North Korean hackers linked to attempted supply-chain attack on JumpCloud customers

North Korean hackers were behind a breach of the software business JumpCloud that formed part of an attempted supply-chain attack targeting cryptocurrency companies, it was reported on Thursday.

JumpCloud — which provides identity and access management tools for enterprise devices — announced earlier this month that a “sophisticated nation-state sponsored threat actor” had managed in June to access its systems as part of an operation targeting “a small and specific set of our customers.”

It was not clear from the company’s statement whether any of its customers were successfully compromised, although JumpCloud said that some were “impacted.”

JumpCloud subsequently released technical details about the attack, which the security company SentinelOne said on Thursday matched those of a known North Korean hacking group. Reuters independently reported that the incident was conducted by Pyongyang-sponsored hackers in order to steal cryptocurrency.

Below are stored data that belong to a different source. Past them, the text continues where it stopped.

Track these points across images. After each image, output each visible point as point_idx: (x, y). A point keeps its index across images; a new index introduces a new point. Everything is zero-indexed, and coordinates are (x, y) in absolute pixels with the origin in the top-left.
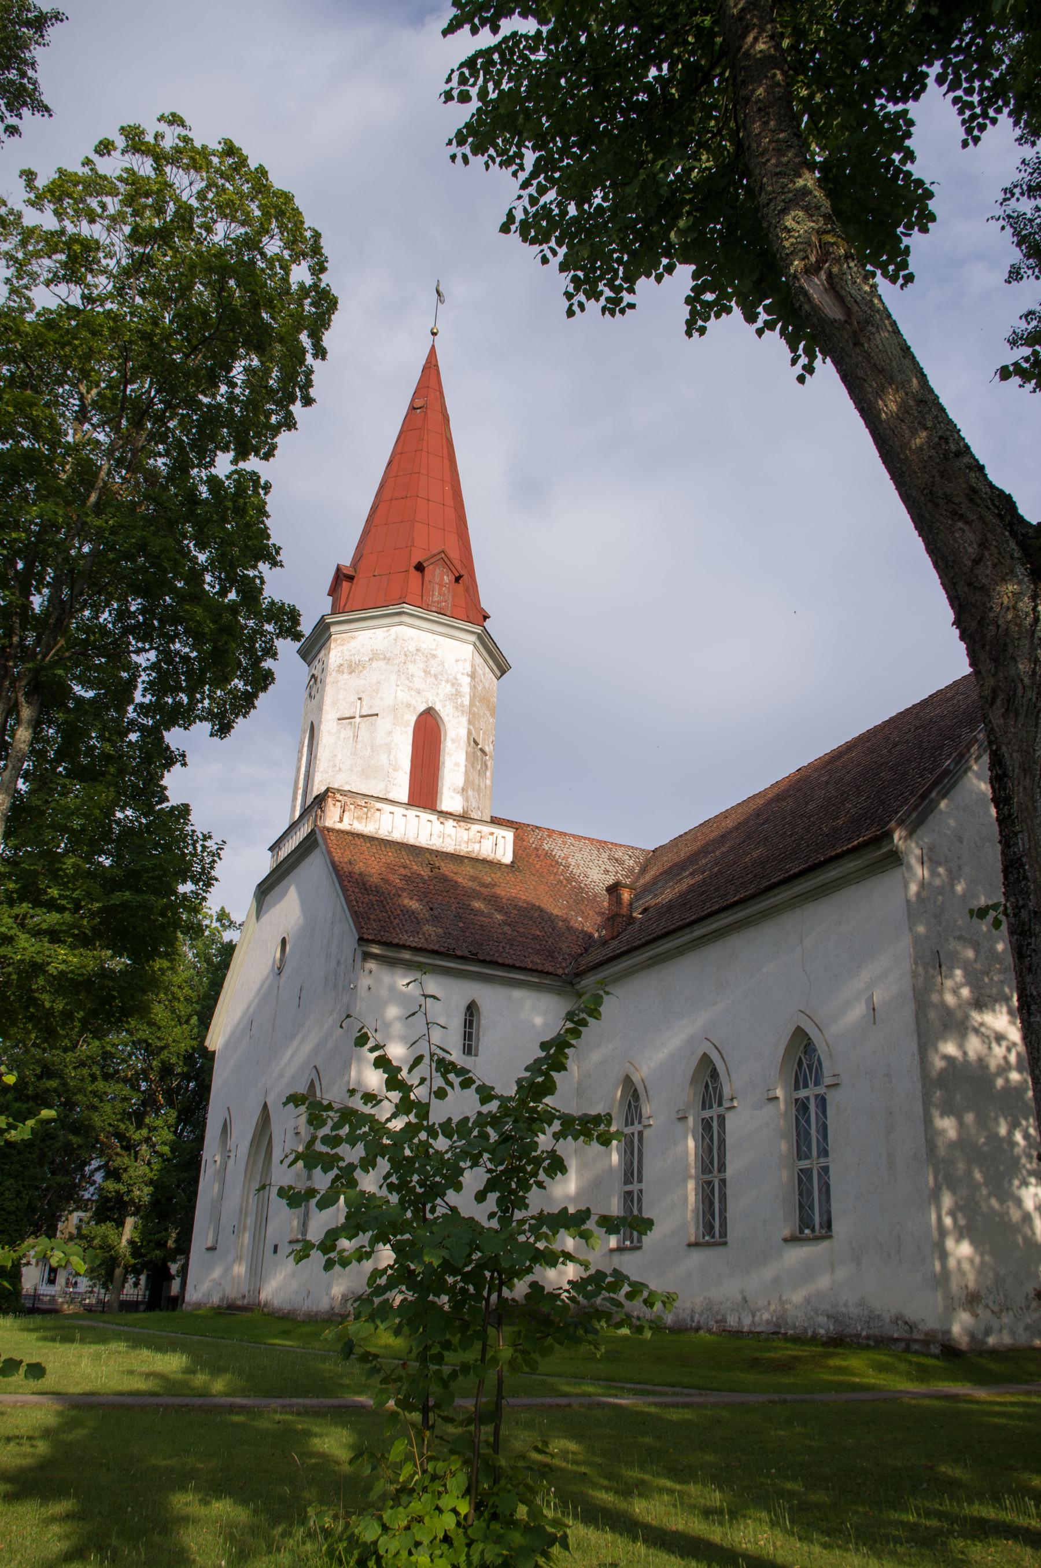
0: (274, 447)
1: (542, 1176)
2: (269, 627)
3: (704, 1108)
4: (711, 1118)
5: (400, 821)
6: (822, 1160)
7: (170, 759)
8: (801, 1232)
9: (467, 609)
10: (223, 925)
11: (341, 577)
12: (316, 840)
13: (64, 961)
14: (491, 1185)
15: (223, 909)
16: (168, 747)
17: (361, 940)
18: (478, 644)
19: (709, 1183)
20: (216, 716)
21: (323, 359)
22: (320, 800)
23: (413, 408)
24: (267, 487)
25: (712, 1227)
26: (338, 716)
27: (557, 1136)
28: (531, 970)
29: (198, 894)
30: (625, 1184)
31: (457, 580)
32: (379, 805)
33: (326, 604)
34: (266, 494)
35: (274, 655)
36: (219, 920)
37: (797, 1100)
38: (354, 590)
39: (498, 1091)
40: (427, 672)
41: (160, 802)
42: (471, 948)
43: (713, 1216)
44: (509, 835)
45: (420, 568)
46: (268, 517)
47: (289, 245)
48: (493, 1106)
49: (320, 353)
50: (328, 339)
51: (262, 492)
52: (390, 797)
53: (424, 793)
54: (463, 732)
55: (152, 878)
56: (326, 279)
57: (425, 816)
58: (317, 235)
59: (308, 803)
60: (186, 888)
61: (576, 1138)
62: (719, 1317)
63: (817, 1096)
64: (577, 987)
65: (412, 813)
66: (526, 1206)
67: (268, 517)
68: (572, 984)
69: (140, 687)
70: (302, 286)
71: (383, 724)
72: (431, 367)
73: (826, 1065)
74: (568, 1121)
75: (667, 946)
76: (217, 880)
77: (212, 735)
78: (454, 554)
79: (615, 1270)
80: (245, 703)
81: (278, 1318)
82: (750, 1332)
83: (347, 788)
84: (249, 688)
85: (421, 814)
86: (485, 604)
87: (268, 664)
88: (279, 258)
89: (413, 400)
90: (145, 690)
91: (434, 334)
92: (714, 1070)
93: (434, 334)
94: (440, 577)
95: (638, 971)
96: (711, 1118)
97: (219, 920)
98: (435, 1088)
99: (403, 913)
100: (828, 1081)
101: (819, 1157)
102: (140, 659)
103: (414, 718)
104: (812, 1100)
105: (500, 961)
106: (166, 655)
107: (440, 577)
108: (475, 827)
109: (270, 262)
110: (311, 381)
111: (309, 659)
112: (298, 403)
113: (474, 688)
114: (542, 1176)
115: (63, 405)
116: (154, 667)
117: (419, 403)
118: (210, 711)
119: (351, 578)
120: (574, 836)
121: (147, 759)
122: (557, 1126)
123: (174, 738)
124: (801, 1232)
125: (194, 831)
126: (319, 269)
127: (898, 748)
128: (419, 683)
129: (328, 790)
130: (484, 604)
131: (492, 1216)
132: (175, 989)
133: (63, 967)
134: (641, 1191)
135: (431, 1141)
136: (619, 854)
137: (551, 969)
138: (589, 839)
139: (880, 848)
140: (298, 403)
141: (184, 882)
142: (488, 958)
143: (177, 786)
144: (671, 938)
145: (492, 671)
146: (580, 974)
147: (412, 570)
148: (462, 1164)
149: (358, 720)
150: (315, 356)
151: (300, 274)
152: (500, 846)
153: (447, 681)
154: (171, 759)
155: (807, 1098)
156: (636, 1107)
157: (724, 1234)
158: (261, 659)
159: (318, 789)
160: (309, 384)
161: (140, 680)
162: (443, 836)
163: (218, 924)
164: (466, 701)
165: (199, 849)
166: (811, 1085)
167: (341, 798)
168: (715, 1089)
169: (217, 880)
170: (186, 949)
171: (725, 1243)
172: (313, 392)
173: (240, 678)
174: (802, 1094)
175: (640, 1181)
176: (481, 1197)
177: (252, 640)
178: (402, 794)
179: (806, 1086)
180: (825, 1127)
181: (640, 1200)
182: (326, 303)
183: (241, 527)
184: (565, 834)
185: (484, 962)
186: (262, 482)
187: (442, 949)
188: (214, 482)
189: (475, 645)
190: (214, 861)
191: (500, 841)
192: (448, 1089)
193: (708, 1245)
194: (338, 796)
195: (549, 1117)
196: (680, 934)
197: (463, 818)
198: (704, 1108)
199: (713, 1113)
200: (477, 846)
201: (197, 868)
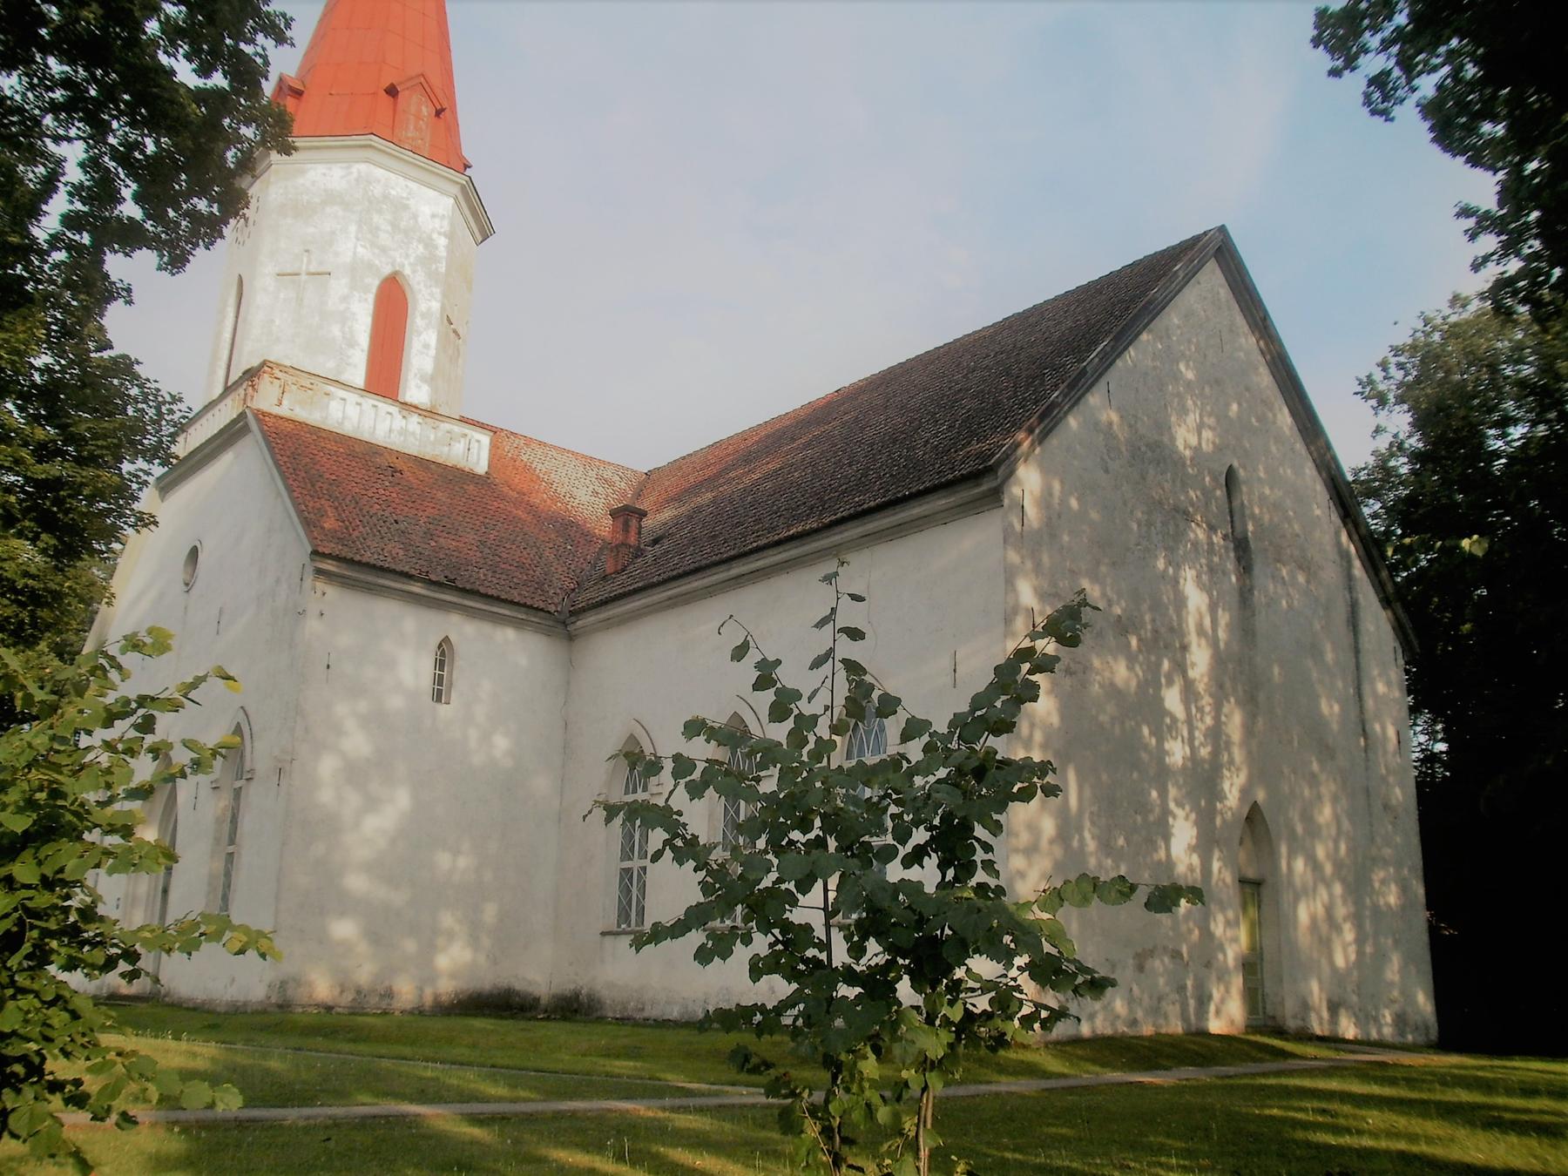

North Korea’s state-sponsored hacking groups have been accused of stealing the equivalent of billions of dollars from victims worldwide, which the North Korean regime then uses to fund its nuclear missile program.

The attempted supply-chain attack on JumpCloud follows a similar incident affecting the enterprise office phone company 3CX earlier this year — again allegedly perpetrated by a North Korean state-sponsored group searching for cryptocurrency.

Software providers have been on high alert for these supply-chain intrusions since the 2020 attack on SolarWinds, which led to data breaches at multiple organizations — including the U.S. government — after suspected Chinese hackers compromised a third-party system used by Microsoft customers.

“It is evident that North Korean threat actors are continuously adapting and exploring novel methods to infiltrate targeted networks,” warned SentinelOne. “The JumpCloud intrusion serves as a clear illustration of their inclination towards supply chain targeting, which yields a multitude of potential subsequent intrusions.”

North Korea has consistently denied involvement in cryptocurrency heists, despite evidence presented by both United Nations researchers and prosecutors in the United States.

In 2021, the U.S. unsealed an indictment charging three North Korean hackers — allegedly employed by Pyongyang's military intelligence services — with stealing and extorting more than $1.3 billion from financial institutions and cryptocurrency exchanges around the world.

The indictment contains detailed allegations about their involvement in multiple cyber activities, including the attack on Sony Pictures and the WannaCry ransomware incident.

At the time, the U.S. assistant attorney general John Demers said: “North Korea's operatives, using keyboards rather than guns, stealing digital wallets of cryptocurrency instead of sacks of cash, are the world's leading 21st century nation-state robbers. Simply put, the regime has become a criminal syndicate with a flag, which harnesses its state resources to steal hundreds of millions of dollars.”

This May, the U.S. Treasury announced sanctions on four entities that employ thousands of North Korean IT workers who help illicitly finance the regime's missile and weapons of mass destruction programs.

The department said North Korea maintains legions of “highly skilled” IT workers around the globe, primarily in China and Russia, who “generate revenue that contributes to its unlawful WMD and ballistic missile programs.”